> _TASK TO CARRY OUT_
Please transcribe all of the records precisely.

*** Block opens ***

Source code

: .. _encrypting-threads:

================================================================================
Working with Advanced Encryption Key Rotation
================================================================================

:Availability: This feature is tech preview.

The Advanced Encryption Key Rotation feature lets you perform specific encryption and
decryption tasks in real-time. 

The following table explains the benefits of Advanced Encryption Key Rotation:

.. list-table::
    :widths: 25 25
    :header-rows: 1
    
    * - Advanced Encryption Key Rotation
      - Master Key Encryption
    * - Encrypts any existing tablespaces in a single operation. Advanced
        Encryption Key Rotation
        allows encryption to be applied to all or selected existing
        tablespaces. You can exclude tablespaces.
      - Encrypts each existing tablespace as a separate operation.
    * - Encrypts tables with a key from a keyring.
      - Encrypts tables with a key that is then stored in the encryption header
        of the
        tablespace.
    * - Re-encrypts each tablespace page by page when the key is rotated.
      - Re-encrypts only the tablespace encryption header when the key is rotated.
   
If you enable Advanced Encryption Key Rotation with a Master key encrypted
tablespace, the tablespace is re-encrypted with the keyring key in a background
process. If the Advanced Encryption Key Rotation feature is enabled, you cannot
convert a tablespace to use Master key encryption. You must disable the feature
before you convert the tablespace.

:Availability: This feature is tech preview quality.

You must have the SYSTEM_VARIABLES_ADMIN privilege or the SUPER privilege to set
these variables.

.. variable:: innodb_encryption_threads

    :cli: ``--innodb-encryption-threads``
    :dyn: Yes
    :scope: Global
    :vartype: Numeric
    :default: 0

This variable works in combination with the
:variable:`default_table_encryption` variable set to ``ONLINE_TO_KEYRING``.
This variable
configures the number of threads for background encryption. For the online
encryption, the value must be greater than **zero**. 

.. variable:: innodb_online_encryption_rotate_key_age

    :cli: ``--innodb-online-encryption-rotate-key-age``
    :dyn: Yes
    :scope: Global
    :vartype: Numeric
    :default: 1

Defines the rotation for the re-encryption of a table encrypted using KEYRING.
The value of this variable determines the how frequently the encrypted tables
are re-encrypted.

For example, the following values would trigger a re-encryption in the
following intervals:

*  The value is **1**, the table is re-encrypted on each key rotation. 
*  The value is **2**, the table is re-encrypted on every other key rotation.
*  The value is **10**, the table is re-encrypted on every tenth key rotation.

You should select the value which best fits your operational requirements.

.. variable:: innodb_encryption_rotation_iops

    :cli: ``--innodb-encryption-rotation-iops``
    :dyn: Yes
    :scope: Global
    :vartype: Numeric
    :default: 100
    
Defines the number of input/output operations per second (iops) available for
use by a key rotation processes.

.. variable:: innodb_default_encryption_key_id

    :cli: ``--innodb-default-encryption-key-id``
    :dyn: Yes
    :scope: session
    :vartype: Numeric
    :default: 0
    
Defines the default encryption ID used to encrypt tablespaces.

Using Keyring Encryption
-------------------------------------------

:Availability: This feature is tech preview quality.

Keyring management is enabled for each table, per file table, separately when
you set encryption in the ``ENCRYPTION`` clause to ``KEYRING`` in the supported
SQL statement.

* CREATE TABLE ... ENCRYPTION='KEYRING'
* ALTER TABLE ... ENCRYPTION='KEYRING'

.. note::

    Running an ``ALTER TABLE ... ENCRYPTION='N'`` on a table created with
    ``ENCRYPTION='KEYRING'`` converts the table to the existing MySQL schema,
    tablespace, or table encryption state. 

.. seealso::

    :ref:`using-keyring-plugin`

*** Block closes ***

> _OUTPUT FOR THIS EXERCISE_
Source code

: .. _encrypting-threads:

================================================================================
Working with Advanced Encryption Key Rotation
================================================================================

:Availability: This feature is tech preview.

The Advanced Encryption Key Rotation feature lets you perform specific encryption and
decryption tasks in real-time. 

The following table explains the benefits of Advanced Encryption Key Rotation:

.. list-table::
    :widths: 25 25
    :header-rows: 1
    
    * - Advanced Encryption Key Rotation
      - Master Key Encryption
    * - Encrypts any existing tablespaces in a single operation. Advanced
        Encryption Key Rotation
        allows encryption to be applied to all or selected existing
        tablespaces. You can exclude tablespaces.
      - Encrypts each existing tablespace as a separate operation.
    * - Encrypts tables with a key from a keyring.
      - Encrypts tables with a key that is then stored in the encryption header
        of the
        tablespace.
    * - Re-encrypts each tablespace page by page when the key is rotated.
      - Re-encrypts only the tablespace encryption header when the key is rotated.
   
If you enable Advanced Encryption Key Rotation with a Master key encrypted
tablespace, the tablespace is re-encrypted with the keyring key in a background
process. If the Advanced Encryption Key Rotation feature is enabled, you cannot
convert a tablespace to use Master key encryption. You must disable the feature
before you convert the tablespace.

:Availability: This feature is tech preview quality.

You must have the SYSTEM_VARIABLES_ADMIN privilege or the SUPER privilege to set
these variables.

.. variable:: innodb_encryption_threads

    :cli: ``--innodb-encryption-threads``
    :dyn: Yes
    :scope: Global
    :vartype: Numeric
    :default: 0

This variable works in combination with the
:variable:`default_table_encryption` variable set to ``ONLINE_TO_KEYRING``.
This variable
configures the number of threads for background encryption. For the online
encryption, the value must be greater than **zero**. 

.. variable:: innodb_online_encryption_rotate_key_age

    :cli: ``--innodb-online-encryption-rotate-key-age``
    :dyn: Yes
    :scope: Global
    :vartype: Numeric
    :default: 1

Defines the rotation for the re-encryption of a table encrypted using KEYRING.
The value of this variable determines the how frequently the encrypted tables
are re-encrypted.

For example, the following values would trigger a re-encryption in the
following intervals:

*  The value is **1**, the table is re-encrypted on each key rotation. 
*  The value is **2**, the table is re-encrypted on every other key rotation.
*  The value is **10**, the table is re-encrypted on every tenth key rotation.

You should select the value which best fits your operational requirements.

.. variable:: innodb_encryption_rotation_iops

    :cli: ``--innodb-encryption-rotation-iops``
    :dyn: Yes
    :scope: Global
    :vartype: Numeric
    :default: 100
    
Defines the number of input/output operations per second (iops) available for
use by a key rotation processes.

.. variable:: innodb_default_encryption_key_id

    :cli: ``--innodb-default-encryption-key-id``
    :dyn: Yes
    :scope: session
    :vartype: Numeric
    :default: 0
    
Defines the default encryption ID used to encrypt tablespaces.

Using Keyring Encryption
-------------------------------------------

:Availability: This feature is tech preview quality.

Keyring management is enabled for each table, per file table, separately when
you set encryption in the ``ENCRYPTION`` clause to ``KEYRING`` in the supported
SQL statement.

* CREATE TABLE ... ENCRYPTION='KEYRING'
* ALTER TABLE ... ENCRYPTION='KEYRING'

.. note::

    Running an ``ALTER TABLE ... ENCRYPTION='N'`` on a table created with
    ``ENCRYPTION='KEYRING'`` converts the table to the existing MySQL schema,
    tablespace, or table encryption state. 

.. seealso::

    :ref:`using-keyring-plugin`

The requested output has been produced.